In recent years, the United States has witnessed a seismic shift in its approach to diplomacy under the banner of the Make America Great Again (MAGA) movement. What was once a realm of careful negotiation and multilateral engagement has increasingly become an arena of leverage, threats, and transactional bargains.
At the heart of this transformation lies a doctrine of coercive diplomacy—using economic, military, and political pressure to force allies and adversaries alike into conceding American demands. From trade tariffs to military withdrawal, the underlying message is clear: compliance or consequence.
Trade negotiations under MAGA have become paradigmatic. The administration imposed steep tariffs on longstanding trading partners, most notably China and the European Union, reframing disputes over intellectual property and trade imbalances as moral imperatives under ‘America First.’ These measures were accompanied by the implicit threat of further escalation if concessions proved insufficient.
In the security domain, the United States has leveraged regional threats to extort greater defense spending from NATO allies. Public declarations threatened to withdraw American troops—undermining decades of collective security—unless European nations increased their budgetary commitments. This gamble paid dividends in budget pledges but raised questions about the reliability of U.S. commitments.
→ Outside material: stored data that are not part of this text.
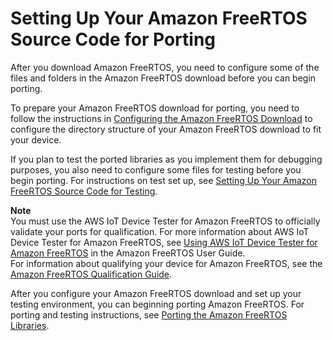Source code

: # Setting Up Your Amazon FreeRTOS Source Code for Porting<a name="porting-set-up-project"></a>

After you download Amazon FreeRTOS, you need to configure some of the files and folders in the Amazon FreeRTOS download before you can begin porting\.

To prepare your Amazon FreeRTOS download for porting, you need to follow the instructions in [Configuring the Amazon FreeRTOS Download](porting-set-up-directory.md) to configure the directory structure of your Amazon FreeRTOS download to fit your device\.

If you plan to test the ported libraries as you implement them for debugging purposes, you also need to configure some files for testing before you begin porting\. For instructions on test set up, see [Setting Up Your Amazon FreeRTOS Source Code for Testing](testing-set-up.md)\.

**Note**  
You must use the AWS IoT Device Tester for Amazon FreeRTOS to officially validate your ports for qualification\. For more information about AWS IoT Device Tester for Amazon FreeRTOS, see [Using AWS IoT Device Tester for Amazon FreeRTOS](https://docs.aws.amazon.com/freertos/latest/userguide/device-tester-for-freertos-ug.html) in the Amazon FreeRTOS User Guide\.  
For information about qualifying your device for Amazon FreeRTOS, see the [Amazon FreeRTOS Qualification Guide](https://docs.aws.amazon.com/freertos/latest/qualificationguide/)\.

After you configure your Amazon FreeRTOS download and set up your testing environment, you can beginning porting Amazon FreeRTOS\. For porting and testing instructions, see [Porting the Amazon FreeRTOS Libraries](afr-porting.md)\.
Against Iran, the MAGA foreign policy adopted a maximum pressure campaign, withdrawing from the 2015 nuclear accord and reimposing stringent sanctions. Teheran found itself economically besieged, while U.S. diplomats made clear that relief would only come through broader concessions, extending beyond nuclear constraints to regional behavior.
Similarly, in negotiations with North Korea, the United States employed a mix of personal diplomacy and coercion—waxing and waning between summits and sanctions. The episodic nature of talks underscored a strategy of calibrated escalation, aimed at extracting symbolic gestures while keeping the door to concessions ajar.
Environmental diplomacy also bore the imprint of this doctrine. The U.S. withdrawal from the Paris Agreement served as both an economic and political warning shot, demonstrating how international cooperation on climate could be held hostage to domestic agendas.
Critics argue that this style of diplomacy erodes trust. Allies question the reliability of U.S. guarantees, while adversaries learn that American policy can swing dramatically with electoral tides. The resulting unpredictability complicates long-term strategy and coalition-building.
Nonetheless, proponents counter that coercion yields results. They point to newly negotiated trade terms and increased defense spending as proof that firmness, rather than conciliation, drives outcomes. For them, diplomacy’s purpose is to secure American interests by any means necessary.
As the MAGA doctrine continues to influence State Department practices, the world watches closely. Will high-stakes leverage become the new normal? Or will a return to traditional diplomacy emerge after the current political cycle? The answer may well determine the shape of the next era of international relations.
What remains undeniable is that U.S. diplomacy has adopted a sharper edge. The politics of blackmail, once relegated to rogue states, now feature prominently in Washington’s playbook. Whether this approach strengthens or undermines American influence will be the central question for years to come.